The authors then use this figure to recalculate the p-level of Mutable, completely beside the hypothesis and it’s confirmation, and proceed with their mystification by asking “but what justifies counting charts with 3 or more factors instead of 2 or more, or 4 or more? No number was specified in advance, yet a choice made after the event (as here) violates statistical assumptions “. The answer is: nothing, dear authors, you yourselves created this subject. No number was specified in advance because it was not a part of the investigation on which you are commenting. You invented this question yourself. How to interpret such a misleading way of commenting research?
Summarizing: the hypothesis in the 2008 article was not about one, two, three or four factors in Mutable, but about the total in Mutable. The original hypothesis was that serial killers have a higher score in Mutable than what can be expected by chance alone. This hypothesis is, very obviously, confirmed in Figure 1.
2.(i)(b) Faulty calculation of the p-value and effect size
Now let’s take a closer look at the way Dean et al. recalculate the p-level. They use a 2×2 contingency test (chi-square) for the difference between the number of serial killers (with ≥3 factors Mutable) and the theoretical expectation. By doing so they manage to reduce the p = 0.00009 from Figure 1 to p = 0.032. This value is wrong which can be checked here: vassarstats.net/tab2x2.html.
We get: p = 0.021 (Pearson), p = 0.032 (with Yates correction), p = 0.031 (two-tailed Fisher), p = 0.016 (one-tailed Fisher). The p = 0.016 (one-tailed Fisher) is the correct value here because we apply a one-sided test (the hypothesis is that serial killers score higher). Besides, applying a Yates correction to reduce the p-level is unjustified. But these are not the most serious mistakes Dean et al make.
We are not testing two samples here! We compare a sample of N = 77 with a theoretical expectancy. So we must use the chi-square goodness of fit test. This gives p = 0.0014. This value is virtually the same as p = 0.002 obtained by bootstrap in my original 2008 article:
The result in Figure 3 confirms that the above p = 0.0014 is correct and that the objections of Dean et al are unjustified and that their p = 0.032 is wrong.

Data section:

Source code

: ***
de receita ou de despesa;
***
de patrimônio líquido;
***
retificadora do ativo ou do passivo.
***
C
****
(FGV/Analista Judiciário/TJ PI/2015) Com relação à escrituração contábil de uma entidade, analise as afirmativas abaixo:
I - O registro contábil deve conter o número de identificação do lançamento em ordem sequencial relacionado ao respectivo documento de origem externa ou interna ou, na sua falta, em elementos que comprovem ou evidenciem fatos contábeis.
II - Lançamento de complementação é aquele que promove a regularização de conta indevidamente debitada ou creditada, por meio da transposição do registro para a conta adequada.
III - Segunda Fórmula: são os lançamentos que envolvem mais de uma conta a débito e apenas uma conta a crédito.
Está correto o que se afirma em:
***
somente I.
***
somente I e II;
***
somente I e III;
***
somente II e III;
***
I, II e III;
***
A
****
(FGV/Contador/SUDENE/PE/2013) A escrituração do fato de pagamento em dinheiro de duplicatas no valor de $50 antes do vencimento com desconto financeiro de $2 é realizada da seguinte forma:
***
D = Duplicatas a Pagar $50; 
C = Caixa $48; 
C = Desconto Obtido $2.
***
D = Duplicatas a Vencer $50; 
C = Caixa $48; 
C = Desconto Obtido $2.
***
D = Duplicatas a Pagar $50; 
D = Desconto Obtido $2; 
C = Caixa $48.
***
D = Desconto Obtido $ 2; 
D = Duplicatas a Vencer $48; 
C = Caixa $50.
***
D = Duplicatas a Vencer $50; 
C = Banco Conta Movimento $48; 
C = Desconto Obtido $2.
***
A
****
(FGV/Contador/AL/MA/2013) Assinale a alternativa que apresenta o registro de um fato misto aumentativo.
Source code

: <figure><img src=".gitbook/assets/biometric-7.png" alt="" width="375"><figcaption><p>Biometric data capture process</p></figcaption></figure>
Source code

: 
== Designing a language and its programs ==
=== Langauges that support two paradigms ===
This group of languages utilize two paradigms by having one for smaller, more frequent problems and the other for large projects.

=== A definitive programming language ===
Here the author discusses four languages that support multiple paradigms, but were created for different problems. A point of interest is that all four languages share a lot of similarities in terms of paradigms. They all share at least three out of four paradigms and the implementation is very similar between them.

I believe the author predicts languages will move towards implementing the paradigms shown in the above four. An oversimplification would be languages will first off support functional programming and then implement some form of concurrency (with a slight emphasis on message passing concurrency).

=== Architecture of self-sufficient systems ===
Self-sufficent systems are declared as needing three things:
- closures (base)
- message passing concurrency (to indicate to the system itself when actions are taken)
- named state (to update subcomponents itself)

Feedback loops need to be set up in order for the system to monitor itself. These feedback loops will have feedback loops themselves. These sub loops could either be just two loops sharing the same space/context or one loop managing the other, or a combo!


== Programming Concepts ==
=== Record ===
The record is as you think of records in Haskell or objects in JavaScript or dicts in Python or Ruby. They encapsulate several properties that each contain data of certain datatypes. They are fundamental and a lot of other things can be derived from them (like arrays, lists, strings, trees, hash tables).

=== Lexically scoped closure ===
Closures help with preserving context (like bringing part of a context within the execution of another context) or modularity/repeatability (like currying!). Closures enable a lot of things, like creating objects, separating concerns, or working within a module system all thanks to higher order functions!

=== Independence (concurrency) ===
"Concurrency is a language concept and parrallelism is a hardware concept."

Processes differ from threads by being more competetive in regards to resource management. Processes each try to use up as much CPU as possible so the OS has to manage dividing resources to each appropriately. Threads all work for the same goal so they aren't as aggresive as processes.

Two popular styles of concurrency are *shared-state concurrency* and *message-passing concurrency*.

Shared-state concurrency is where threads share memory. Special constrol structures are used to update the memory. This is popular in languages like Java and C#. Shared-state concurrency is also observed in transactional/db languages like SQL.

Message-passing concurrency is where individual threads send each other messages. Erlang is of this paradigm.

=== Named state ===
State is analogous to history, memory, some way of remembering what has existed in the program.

Description of the task: List every p-value that the p-value critique reports from the 2×2 contingency test, each paired with the method named beside it.

Response below:
- p = 0.021 (Pearson)
- p = 0.032 (with Yates correction)
- p = 0.031 (two-tailed Fisher)
- p = 0.016 (one-tailed Fisher)